SP14第6週:スビアコの奇跡

先週はさぼってしまった。ラグビーユニオンのSP14(スーパーフォーティーン)はこのところテレビで見る試合がすべてつまらない。
先週第5週はオーストラリアチームに勝ちなしだった。ちょっとだけおさらいしておくと,
ブランビーズ(ACT)はいい所なしでブルズに力負け。(7-19)
レッズ(QLD)はライオンズ(SA)にもう一歩手が届かず。(20-26)
そしてオジーダービーのウェスタンフォース(WA)とワラターズ(NSW)は引き分け。(16-16)
この引き分け,試合全般,両チームにミスが多く,トライが少ないイライラする展開。
そして同点の終了間際,ワラターズはペナルティを得るも,サム・ノートンナイトが独断で,チョン蹴りから突進。これが失敗に終わりノーサイド。みすみす勝利のチャンスをフイにした。テクィリは終了後,頭にきてノートンナイトをうしろからど突いていた。

さて,今週金曜日。ウェスタンフォースはスビアコオバル(パース)でハリケーンズ(NZ)と対戦。
この試合も先週同様,肝心なところでミスが出てトライが取れない,見ていてつまらない展開だった。
しかし,終了10分前,事態が一変した。

11対10でウェスタンフォースのリード。この状態は後半のほとんどに亘り,なかなか均衡が破れない。
ところが後半30分ぐらいからハリケーンズの怒涛の攻めが始まり,ウェスタンフォースは防戦一方となる。
最後の死力を出しつくして球をつなぐハリケーンズは,ついにラックから抜け出し,ゴールポストにボールをタッチ。
これがビデオレフェリーとなる。ポストはゴールラインとみなすルールから,ボールがポストに触れていればトライである。
しかし,直前に手からボールがこぼれているところがはっきりと映し出され。ノートライ。ウェスタンフォースは窮地を脱したかに見えた。
5m地点からウェスタンフォースのマイボールスクラム。しかし,これがあっさりとハリケーンズに奪われてしまう。再び大ピンチ。
短いパスワークから,ゴパースがゴールラインにボールを届かせる。今度は文句なしのトライ。
ところがコンバートの合間に再生されたビデオでは,なんと,これもダウンボール直前にボールが手からこぼれていた。観衆は騒然。しかし一度確定した判定は覆らない。ゴールなって11対17。ハリケーンズが逆転。残り3分。

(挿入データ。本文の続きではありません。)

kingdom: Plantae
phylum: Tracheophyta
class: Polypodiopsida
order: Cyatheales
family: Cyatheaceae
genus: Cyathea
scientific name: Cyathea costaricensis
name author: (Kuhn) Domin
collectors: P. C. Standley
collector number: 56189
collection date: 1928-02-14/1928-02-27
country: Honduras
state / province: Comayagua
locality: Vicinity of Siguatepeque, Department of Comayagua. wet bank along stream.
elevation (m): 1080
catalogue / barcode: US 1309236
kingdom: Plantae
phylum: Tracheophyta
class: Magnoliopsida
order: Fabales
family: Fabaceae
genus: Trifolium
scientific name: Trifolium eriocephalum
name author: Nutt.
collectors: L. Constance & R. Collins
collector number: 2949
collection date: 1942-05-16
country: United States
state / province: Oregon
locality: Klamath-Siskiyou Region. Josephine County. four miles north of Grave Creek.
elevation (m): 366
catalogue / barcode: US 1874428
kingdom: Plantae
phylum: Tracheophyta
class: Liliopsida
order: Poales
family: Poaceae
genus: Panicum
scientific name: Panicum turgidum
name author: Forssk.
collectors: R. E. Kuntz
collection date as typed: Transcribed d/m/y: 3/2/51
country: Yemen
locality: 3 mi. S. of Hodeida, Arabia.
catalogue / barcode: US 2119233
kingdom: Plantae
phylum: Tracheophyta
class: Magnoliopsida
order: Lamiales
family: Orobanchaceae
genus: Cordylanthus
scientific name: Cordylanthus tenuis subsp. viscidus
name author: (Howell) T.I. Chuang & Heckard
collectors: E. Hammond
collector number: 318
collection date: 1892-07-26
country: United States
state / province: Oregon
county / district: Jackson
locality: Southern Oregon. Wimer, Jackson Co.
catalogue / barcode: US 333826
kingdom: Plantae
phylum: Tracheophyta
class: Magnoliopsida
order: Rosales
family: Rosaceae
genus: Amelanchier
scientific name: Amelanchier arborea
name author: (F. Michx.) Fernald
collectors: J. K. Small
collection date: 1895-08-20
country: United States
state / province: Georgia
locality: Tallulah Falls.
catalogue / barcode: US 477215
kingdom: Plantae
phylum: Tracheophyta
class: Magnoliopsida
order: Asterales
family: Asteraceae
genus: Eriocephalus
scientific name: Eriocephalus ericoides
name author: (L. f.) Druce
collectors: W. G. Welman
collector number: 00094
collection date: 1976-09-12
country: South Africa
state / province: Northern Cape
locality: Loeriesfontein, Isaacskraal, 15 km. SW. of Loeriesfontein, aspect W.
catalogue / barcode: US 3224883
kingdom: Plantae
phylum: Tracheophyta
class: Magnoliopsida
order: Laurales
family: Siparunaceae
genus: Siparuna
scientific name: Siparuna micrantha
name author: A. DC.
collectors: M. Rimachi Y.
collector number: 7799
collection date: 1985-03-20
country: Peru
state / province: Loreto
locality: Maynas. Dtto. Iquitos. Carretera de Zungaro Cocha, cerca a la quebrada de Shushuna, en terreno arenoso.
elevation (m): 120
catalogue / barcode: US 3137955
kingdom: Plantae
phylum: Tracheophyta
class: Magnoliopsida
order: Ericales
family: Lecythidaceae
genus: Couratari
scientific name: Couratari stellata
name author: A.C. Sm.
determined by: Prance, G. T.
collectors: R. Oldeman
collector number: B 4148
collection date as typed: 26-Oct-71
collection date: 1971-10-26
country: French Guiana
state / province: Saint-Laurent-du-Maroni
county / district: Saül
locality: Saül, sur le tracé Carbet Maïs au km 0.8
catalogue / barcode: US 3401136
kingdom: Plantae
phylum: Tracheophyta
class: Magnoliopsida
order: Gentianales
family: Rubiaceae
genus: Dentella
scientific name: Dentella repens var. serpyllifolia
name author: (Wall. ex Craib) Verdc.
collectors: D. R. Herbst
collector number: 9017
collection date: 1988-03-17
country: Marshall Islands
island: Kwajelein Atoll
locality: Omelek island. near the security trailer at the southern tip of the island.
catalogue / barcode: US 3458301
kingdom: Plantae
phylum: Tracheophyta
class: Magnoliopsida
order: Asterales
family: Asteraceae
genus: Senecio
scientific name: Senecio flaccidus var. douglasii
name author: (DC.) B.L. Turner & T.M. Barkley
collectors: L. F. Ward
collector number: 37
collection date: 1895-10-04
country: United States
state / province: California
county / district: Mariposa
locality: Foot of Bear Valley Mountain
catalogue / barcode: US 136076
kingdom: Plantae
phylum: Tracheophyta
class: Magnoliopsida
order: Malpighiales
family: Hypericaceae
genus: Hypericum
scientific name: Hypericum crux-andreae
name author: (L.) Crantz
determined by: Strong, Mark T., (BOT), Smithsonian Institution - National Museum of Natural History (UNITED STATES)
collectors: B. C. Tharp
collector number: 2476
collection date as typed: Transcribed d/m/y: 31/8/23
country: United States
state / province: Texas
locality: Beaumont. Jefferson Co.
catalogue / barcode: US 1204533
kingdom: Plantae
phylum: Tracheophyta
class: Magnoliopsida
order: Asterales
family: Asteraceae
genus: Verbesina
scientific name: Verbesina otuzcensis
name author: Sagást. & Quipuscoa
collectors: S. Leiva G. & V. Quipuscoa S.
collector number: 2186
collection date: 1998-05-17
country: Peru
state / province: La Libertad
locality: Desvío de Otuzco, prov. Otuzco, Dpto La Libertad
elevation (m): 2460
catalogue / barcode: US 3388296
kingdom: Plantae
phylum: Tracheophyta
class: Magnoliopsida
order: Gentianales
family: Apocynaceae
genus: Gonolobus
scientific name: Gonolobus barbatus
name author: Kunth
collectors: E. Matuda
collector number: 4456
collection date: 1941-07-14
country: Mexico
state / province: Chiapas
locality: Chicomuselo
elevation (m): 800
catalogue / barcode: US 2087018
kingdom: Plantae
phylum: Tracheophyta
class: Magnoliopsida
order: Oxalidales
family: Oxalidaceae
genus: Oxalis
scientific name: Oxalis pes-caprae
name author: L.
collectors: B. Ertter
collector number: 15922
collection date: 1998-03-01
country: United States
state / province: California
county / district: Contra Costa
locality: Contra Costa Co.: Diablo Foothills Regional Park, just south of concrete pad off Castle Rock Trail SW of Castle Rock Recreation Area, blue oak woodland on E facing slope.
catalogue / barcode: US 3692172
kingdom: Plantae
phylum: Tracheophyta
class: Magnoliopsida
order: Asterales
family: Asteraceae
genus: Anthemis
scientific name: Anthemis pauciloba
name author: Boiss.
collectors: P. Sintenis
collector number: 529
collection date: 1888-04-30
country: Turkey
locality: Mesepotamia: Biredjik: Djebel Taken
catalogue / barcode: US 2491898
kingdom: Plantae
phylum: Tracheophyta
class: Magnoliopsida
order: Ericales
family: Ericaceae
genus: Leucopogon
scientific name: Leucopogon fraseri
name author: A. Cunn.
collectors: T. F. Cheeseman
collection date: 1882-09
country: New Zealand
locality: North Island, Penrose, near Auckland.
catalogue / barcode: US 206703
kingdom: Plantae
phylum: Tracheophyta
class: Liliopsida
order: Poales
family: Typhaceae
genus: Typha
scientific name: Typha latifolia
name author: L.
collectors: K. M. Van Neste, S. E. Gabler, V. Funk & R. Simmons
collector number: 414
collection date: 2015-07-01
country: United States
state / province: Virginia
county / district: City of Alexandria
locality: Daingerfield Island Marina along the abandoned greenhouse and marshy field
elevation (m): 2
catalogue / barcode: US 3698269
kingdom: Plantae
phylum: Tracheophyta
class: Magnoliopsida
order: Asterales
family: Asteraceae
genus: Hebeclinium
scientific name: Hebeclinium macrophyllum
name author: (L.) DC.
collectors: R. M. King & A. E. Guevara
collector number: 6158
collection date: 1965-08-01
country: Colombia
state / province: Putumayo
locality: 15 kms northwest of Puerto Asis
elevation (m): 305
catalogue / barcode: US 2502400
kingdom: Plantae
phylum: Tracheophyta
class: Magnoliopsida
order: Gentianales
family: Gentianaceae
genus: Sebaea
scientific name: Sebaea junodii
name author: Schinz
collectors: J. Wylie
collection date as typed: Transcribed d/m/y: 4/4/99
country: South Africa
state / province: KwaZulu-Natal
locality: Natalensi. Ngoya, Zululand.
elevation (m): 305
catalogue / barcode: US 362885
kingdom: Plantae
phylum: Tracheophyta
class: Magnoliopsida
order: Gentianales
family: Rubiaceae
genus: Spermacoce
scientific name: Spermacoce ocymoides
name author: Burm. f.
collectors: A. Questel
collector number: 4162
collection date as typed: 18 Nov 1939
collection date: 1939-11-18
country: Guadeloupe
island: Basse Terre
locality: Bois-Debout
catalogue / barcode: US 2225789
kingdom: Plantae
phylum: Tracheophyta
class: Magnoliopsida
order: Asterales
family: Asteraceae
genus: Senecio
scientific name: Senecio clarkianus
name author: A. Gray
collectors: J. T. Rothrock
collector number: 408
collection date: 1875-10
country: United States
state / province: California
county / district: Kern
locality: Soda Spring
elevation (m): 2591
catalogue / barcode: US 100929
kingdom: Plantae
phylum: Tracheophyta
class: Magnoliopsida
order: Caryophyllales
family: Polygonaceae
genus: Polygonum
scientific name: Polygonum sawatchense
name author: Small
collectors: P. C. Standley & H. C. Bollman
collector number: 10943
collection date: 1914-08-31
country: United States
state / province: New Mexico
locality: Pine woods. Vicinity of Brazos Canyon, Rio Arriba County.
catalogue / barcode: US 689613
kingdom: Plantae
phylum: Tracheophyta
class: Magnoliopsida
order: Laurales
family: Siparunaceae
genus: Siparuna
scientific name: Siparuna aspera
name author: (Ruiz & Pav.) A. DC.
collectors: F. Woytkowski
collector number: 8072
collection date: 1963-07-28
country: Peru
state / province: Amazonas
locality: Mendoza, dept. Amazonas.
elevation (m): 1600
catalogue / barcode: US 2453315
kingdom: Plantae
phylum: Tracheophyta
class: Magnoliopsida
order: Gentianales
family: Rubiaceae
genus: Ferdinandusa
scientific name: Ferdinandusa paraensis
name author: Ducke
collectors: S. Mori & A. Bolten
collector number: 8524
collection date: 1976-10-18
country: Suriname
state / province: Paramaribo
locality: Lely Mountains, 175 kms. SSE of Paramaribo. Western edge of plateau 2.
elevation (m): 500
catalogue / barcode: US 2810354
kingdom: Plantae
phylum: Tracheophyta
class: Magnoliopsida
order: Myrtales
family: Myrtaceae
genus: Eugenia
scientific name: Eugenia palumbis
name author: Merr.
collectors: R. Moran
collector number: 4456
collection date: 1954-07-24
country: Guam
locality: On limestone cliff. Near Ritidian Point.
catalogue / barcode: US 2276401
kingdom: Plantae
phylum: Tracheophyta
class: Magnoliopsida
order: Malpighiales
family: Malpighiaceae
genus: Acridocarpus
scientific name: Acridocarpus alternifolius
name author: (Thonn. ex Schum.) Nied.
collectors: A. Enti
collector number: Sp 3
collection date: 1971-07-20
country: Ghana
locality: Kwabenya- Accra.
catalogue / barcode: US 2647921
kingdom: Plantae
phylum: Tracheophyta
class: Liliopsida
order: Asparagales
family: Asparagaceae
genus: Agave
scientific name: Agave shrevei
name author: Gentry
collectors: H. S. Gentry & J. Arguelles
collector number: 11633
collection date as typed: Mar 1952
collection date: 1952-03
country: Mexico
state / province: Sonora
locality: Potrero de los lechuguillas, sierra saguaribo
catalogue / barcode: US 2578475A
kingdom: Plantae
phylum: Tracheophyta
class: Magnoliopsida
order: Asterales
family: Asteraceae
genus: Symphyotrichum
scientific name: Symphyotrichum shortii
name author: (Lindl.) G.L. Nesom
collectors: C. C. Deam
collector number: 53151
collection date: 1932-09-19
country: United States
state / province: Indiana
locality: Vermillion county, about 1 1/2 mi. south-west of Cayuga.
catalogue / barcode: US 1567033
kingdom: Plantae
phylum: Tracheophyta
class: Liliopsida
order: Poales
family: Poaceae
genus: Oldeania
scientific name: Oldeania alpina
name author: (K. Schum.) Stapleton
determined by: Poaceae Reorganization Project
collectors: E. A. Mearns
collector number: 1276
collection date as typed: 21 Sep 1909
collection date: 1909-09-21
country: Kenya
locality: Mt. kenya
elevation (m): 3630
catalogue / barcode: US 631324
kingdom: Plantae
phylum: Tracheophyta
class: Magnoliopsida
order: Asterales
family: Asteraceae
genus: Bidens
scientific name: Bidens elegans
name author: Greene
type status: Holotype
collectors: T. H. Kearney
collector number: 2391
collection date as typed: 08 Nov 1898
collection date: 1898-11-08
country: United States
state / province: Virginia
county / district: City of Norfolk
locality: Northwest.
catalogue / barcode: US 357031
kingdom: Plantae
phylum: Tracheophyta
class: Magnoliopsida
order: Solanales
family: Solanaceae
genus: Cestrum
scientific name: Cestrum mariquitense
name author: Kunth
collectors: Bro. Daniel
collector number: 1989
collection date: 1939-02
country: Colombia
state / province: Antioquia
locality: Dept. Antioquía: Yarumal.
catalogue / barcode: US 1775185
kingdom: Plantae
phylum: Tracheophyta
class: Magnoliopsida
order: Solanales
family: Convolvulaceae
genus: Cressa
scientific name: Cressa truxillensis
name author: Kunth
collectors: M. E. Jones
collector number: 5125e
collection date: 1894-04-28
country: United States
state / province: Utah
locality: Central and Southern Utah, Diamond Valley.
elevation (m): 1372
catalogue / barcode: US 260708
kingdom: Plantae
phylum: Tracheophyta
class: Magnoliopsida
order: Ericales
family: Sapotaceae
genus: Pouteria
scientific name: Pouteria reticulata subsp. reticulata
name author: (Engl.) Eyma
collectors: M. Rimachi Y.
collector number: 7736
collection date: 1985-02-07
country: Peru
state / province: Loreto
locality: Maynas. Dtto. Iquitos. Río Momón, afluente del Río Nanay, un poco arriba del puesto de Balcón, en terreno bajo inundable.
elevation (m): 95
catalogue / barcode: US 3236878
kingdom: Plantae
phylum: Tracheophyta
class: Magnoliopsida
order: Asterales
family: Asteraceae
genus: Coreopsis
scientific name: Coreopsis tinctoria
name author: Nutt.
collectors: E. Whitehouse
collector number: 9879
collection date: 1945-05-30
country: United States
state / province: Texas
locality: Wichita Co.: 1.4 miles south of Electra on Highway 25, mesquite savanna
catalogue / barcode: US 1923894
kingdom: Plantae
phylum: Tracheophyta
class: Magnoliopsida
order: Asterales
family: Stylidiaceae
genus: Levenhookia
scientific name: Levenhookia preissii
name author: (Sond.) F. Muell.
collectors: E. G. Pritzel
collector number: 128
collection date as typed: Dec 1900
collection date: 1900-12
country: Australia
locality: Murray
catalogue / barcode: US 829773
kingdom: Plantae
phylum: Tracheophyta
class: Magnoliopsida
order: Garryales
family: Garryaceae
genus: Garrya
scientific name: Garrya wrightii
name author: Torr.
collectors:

ここからウェスタンフォースは決死の反撃を試みる。終了1分前。右隅に迫る。思わず「そこじゃだめだあ!」と叫んでしまった。逆転にはどうしてもトライ後のコンバートが必要だ。そこにトライしてもコンバートが難しすぎる。しかし,これはあと一歩でハリケーンズのディフェンスに阻止される。終了30秒前。ラックからかい出されたボールは左に展開。そこだ!ほぼ中央に突進。これもだめ。再びボールが出てやや左に突進。これもだめ。相手ディフェンスも必死である。
そして出たボールはフライハーフ,ギトウから左隅に待っていたキャメロン・シェファードにロングパス。対面と1対1,残り5m。
外に一歩フェイクを入れ中に一歩。対面が釣られたと見るや,再び果敢に外にステップし,そのまま左隅に飛び込みトライ!16対17。

しかし,ライン際ギリギリからのコンバートは,あまりにも酷だ。キッカーはトライしたばかりのシェファード。
スキッパー,シャープはシェファードと肩を組み激励。「どんな結果になってもオレは恨まない。まっすぐ蹴って来い。」
ここのところキックの精度がもうひとつだったシェファードだが,この大一番で,これを見事に決め。18対17。ノーサイド。ウェスタンフォースが奇跡の逆転を成し遂げた。これで3勝2敗1分。ラダーで4位につけて,オジーのチームとしては一番いい位置につけた。

ウェスタンフォースはオーストラリアで4番目にできたSP14のチームである。結成にあたり,メルボルンにするか,パースにするか。候補地が二つに絞られ。最後にパースに軍配が上がった。もしかしたら。この奇跡はメルボルンで起きていたかもしれない。でも,いいや。とにかく,私はこれでウェスタンフォースのファンになった。

今週はブランビーズが先週の単調な継続「だけ」のラグビーを修正。そしてキャプテン,モートロックが復帰したこともあり,再三相手のディフェンスラインを突破。無難な勝利を収めた。

あとの2チームはいいところなし。レッズは若さあふれるプレーに,いままでにない展開ラグビーを加味したが,どうしても詰めが甘い。いつも見ていて負けた気がしないが,終わってみると負けていたという感じである。歯車がかみ合えば,きっと結果がついてくるだろう。